Beyond: Two Souls Review (vitoria*)
Benim için bambaşka ve tarifi zor bir deneyimdi...
Beyond: Two Souls, doğduğundan beri içerisinde bulunan olağandışı bir varlık ile yaşayan Jodie'nin hikayesini anlatıyor. Bu anlatım içerisinde Jodie ve onunla beraber yaşayan ruhani varlık Aiden'ı kontrol ediyoruz. Jodie'nin küçüklüğünden büyüklüğüne kadar yaşadığı zorluklara, güzel anlara, kırılma noktalarına kısacası Jodie'nin kendini bulma ve keşfetme evrelerine şahit oluyoruz. Yer yer onunla birlikte üzülüyoruz, yer yer ise onunla beraber mutlu oluyoruz. Uzun lafın kısası bu oyunda kalbimiz de aklımız da Jodie oluyor.

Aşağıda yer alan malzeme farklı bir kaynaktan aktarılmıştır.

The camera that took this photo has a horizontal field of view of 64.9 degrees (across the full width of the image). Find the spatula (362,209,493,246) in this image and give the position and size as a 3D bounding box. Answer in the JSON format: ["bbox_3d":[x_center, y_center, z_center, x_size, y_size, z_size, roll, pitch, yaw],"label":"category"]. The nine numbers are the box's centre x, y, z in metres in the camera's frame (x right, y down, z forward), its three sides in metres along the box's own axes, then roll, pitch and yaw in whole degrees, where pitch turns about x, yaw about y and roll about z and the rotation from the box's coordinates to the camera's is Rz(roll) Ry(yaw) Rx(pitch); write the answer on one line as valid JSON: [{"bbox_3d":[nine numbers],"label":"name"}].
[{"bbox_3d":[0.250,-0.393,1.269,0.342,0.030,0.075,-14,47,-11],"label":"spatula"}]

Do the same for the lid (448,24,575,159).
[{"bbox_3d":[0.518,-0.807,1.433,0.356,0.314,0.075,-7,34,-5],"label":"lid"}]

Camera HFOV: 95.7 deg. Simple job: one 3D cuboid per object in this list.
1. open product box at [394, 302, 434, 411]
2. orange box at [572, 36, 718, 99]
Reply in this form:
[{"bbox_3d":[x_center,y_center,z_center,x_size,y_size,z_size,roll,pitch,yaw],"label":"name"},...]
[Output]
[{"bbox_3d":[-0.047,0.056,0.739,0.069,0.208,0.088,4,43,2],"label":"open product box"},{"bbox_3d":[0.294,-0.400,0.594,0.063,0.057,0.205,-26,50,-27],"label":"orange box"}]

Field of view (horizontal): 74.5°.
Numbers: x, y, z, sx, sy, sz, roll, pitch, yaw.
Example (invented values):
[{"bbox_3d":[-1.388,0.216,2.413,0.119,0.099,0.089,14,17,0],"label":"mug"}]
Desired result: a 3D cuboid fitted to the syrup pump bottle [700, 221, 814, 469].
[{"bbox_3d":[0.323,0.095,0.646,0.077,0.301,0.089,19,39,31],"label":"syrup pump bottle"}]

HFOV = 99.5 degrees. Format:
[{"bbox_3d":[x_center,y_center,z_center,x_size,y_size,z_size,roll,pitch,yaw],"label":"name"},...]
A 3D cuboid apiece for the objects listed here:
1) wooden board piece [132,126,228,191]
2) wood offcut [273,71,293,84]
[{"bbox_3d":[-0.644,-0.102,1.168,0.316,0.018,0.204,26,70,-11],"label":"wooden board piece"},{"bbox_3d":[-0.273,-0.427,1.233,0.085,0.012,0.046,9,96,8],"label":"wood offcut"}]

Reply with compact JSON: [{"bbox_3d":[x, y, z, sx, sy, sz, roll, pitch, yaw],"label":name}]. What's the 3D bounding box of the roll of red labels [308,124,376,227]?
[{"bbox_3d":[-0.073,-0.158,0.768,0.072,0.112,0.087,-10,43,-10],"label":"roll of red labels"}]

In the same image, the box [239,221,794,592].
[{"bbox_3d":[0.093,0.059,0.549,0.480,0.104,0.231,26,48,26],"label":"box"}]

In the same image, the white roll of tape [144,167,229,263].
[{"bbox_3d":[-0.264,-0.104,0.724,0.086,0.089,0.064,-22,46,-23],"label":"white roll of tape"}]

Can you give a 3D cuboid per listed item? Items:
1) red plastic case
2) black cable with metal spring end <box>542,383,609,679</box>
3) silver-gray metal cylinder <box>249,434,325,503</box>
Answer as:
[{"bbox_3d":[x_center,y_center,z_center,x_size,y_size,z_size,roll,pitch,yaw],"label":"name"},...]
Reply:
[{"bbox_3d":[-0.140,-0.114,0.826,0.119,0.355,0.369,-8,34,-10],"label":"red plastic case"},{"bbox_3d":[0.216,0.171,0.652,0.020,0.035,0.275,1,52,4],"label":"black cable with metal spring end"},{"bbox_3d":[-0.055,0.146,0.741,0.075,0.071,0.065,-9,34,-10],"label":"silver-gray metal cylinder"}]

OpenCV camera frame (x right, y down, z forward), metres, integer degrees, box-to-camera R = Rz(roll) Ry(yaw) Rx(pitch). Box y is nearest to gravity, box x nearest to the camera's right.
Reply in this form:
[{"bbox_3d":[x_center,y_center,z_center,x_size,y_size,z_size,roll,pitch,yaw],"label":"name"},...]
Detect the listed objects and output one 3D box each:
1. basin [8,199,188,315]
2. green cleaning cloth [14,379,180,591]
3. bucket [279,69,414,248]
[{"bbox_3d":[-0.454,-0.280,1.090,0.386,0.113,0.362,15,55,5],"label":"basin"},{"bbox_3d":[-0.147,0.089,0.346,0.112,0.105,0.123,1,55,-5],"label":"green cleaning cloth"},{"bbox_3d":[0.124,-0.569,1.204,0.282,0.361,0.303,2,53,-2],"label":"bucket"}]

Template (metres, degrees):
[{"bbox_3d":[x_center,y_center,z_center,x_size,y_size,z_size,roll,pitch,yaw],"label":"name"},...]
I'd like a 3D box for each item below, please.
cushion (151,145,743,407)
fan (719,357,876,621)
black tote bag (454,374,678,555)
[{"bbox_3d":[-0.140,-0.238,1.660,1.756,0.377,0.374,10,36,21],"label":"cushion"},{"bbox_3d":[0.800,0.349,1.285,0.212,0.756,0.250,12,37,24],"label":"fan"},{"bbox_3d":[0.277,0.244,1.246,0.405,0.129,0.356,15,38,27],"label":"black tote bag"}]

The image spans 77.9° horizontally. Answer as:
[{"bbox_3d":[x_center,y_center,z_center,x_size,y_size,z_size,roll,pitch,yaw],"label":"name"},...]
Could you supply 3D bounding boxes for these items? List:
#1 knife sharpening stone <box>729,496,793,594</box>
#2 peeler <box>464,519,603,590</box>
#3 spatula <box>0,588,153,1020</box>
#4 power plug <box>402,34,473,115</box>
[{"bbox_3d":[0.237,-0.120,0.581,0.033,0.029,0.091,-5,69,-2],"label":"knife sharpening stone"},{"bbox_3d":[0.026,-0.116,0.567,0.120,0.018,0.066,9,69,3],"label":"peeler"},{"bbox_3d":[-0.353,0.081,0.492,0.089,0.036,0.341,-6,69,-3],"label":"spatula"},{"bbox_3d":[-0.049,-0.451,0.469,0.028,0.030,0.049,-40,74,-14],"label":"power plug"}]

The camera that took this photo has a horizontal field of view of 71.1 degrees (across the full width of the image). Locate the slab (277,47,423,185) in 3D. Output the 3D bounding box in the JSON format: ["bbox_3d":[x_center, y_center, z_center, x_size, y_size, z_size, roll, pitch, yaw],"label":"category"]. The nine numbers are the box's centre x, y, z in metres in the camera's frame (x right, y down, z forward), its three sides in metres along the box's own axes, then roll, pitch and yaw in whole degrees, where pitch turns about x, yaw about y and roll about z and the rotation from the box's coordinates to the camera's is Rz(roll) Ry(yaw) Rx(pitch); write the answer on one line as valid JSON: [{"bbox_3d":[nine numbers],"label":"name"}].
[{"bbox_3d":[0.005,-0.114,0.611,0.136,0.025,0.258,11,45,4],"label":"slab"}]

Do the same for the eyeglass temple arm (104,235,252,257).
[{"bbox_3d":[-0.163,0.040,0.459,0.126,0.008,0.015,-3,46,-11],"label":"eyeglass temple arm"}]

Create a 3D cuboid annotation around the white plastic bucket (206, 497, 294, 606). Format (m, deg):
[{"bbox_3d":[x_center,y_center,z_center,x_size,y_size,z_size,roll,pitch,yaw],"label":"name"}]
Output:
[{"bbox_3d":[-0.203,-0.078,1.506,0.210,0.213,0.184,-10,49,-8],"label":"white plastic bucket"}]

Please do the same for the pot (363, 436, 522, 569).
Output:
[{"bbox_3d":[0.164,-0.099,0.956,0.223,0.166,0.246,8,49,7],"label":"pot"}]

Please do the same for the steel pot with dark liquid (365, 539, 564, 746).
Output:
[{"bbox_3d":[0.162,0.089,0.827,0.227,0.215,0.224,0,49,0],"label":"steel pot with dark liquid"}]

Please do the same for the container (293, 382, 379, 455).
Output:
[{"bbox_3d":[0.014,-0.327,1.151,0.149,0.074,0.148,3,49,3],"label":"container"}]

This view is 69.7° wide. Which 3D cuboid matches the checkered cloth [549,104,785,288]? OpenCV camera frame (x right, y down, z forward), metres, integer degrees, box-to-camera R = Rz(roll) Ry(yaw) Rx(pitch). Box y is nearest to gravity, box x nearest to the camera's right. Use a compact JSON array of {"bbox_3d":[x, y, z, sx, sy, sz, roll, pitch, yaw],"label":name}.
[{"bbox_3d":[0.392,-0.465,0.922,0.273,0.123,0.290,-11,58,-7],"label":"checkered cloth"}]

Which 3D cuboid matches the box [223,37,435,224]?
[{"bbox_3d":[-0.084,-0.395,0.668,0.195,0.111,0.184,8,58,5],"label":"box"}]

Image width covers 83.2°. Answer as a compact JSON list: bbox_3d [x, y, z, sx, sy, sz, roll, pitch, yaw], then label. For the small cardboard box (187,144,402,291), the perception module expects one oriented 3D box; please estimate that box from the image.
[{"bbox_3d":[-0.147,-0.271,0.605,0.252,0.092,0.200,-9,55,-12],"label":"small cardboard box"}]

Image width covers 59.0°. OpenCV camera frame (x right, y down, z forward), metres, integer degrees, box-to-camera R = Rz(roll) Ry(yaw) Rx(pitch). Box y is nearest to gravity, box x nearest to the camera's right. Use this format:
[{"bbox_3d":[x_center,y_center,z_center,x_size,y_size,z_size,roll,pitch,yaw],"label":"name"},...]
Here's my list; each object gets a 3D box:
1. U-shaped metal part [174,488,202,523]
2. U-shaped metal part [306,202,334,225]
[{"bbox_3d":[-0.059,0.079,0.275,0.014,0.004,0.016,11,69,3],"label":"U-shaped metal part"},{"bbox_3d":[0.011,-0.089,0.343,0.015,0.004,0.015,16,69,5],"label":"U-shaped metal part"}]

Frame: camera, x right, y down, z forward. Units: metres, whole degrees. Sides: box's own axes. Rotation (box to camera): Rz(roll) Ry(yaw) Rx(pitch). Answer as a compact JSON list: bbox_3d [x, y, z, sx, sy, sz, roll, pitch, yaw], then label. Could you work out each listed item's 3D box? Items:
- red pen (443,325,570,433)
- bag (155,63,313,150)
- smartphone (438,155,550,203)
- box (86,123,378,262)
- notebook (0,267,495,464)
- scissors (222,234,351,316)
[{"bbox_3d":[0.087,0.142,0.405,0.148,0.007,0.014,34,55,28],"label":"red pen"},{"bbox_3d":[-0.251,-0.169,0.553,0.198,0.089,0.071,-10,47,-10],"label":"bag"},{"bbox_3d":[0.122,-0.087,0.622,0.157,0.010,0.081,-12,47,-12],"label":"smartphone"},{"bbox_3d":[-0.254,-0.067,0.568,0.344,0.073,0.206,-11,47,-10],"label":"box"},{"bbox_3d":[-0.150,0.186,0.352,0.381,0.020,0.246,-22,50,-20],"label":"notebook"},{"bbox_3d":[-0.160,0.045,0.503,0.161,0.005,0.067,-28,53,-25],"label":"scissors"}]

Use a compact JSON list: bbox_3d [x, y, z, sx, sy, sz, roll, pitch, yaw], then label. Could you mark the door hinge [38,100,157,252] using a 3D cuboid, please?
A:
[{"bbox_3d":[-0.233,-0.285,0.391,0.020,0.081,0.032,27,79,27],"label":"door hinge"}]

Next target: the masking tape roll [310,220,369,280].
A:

Oyun, diğer Quantic Dream yapımlarında olduğu gibi çoğunlukla sinematik odaklı ancak ara ara sizlere de kontrolü veren ve özgürlük sağlayan bir tarzda karşınıza çıkıyor. Kaderinize, yaşananlara kısacası ortadaki hikayeye büyük oranda müdahalede bulunamıyorsunuz ancak bir parçası olduğunuzu sonuna kadar hissediyorsunuz. Elliot Page, Willem Dafoe gibi büyük isimlerin voice-face performansları, sinematikler, aktarılan duygular ve enfes besteler ile oynarken şahane bir deneyim tatmış oluyorsunuz. Oyunu daha önce PlayStation 3 üzerinden birkaç saat oynamış olsam da bilgisayar üzerinden tamamen deneyimledikten sonra ortadaki yapıma hayran kaldım. Her oyunda değildir ancak bu oyun özelinde gerçekten karakteri anlamam ve onun duygularına ortak olabilmem çok önemliydi. Çünkü bu yapımın oynanış tarzı aşırı sevdiğim bir tarz değil. Ve yapıma tutunabilmem için bir sebebe ihtiyacım vardı. Bu yapım dilediğimi bana fazlasıyla verdi. Jodie ve onun hikayesi benim için çok ama çok büyük bir deneyimdi. Tüylerimi diken diken de ettiği de oldu, gözyaşlarımın akmamak için zor dayandığı da. Ben Beyond: Two Souls'tan fazlasıyla etkilendim demek ve bu incelemeyi daha da uzatmamak istiyorum. Mutlaka oynayın, deneyimleyin.